Oh! And look! There's the home inspector. He's given up the knee pads and the rubber shoe covers; he's looking sharp in a pressed white collar shirt open to his navel -- is that a gold medallion resting on his chest?? -- and he's leaning in toward the bartender, tracing his finger around and around the rim of his beer glass. I think he just licked his lips.

The loan officer from the bank is looking gooooood tonight. My oh my, I wouldn't have though she had it in her, but damn if she's not got that fishnet thigh wrapped around the pole on the stage in the back of the room. What would the underwriter think if she could see her now??? And she's stuffing hundred dollar bills in her own garter belt! Wow! Where could all that money that have come from?

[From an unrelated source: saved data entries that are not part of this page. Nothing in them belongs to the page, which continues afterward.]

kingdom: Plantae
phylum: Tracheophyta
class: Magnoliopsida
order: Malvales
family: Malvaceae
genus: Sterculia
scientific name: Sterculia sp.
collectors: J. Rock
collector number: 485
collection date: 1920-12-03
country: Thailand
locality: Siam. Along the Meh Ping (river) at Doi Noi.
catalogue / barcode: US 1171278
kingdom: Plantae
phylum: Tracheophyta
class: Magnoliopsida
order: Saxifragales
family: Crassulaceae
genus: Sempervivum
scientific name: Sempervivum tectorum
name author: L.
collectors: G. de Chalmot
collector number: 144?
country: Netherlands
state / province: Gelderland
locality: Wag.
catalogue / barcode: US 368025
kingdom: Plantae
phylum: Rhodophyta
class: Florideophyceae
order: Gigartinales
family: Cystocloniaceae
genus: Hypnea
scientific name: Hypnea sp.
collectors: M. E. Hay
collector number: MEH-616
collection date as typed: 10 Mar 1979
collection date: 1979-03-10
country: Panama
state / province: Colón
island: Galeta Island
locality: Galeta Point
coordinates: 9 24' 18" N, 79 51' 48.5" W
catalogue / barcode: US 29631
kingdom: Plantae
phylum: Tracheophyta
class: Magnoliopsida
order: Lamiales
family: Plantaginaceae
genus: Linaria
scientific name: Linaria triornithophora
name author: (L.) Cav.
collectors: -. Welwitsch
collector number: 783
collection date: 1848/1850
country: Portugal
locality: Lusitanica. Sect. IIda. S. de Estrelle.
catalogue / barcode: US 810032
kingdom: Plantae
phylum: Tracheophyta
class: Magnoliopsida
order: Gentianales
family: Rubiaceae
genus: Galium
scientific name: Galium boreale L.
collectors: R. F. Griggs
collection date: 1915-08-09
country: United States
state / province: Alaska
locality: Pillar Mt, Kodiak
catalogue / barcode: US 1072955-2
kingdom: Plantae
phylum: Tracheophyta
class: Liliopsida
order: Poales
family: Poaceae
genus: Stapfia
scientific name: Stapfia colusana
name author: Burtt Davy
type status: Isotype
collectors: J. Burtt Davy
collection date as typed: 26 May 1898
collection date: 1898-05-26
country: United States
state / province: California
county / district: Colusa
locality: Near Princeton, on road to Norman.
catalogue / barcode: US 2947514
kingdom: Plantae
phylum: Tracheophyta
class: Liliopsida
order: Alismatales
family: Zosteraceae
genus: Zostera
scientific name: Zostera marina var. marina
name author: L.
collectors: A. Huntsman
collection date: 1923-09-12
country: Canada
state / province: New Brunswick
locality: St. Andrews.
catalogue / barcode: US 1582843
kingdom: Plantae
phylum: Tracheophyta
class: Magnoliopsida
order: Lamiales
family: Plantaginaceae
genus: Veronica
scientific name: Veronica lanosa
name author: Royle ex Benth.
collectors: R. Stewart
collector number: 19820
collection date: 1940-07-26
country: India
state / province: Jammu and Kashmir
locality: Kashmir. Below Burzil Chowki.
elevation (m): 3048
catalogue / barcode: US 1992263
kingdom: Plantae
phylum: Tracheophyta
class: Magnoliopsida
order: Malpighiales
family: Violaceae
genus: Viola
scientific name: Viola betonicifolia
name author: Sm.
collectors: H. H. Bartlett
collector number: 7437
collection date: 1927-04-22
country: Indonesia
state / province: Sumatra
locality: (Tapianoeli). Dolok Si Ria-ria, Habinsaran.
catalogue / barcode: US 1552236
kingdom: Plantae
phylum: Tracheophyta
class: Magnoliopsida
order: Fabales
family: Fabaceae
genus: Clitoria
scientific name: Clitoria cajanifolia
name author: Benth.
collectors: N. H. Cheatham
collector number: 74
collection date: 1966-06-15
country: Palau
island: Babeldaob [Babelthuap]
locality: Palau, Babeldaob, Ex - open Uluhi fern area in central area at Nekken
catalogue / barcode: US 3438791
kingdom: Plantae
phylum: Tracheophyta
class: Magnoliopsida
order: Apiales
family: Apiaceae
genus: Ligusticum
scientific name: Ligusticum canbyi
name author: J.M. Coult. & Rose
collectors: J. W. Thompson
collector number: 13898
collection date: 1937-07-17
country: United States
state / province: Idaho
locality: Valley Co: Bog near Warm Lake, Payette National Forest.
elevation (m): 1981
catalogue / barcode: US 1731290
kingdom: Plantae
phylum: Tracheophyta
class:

Our lawyer is there, too, and, aw, gee, this is a little embarrassing, he's stripped down to his boxers and he's climbing up on the bar. He seems to be twirling his clothes around his head and gyrating his hips while occasionally letting out whooping noises and sucking down his vodka tonic."Easiest money I ever made!" he shouts over the jukebox (Bon Jovi's "Dead or Alive") and then rocks his air guitar. And of course the paralegal is standing nearby, his right hand man. He just called for another round for the bar on Kitty and Mike!!

Parrrrr-teeeeee, Baby!

So raise a glass tonight, wherever you may be. It's on us.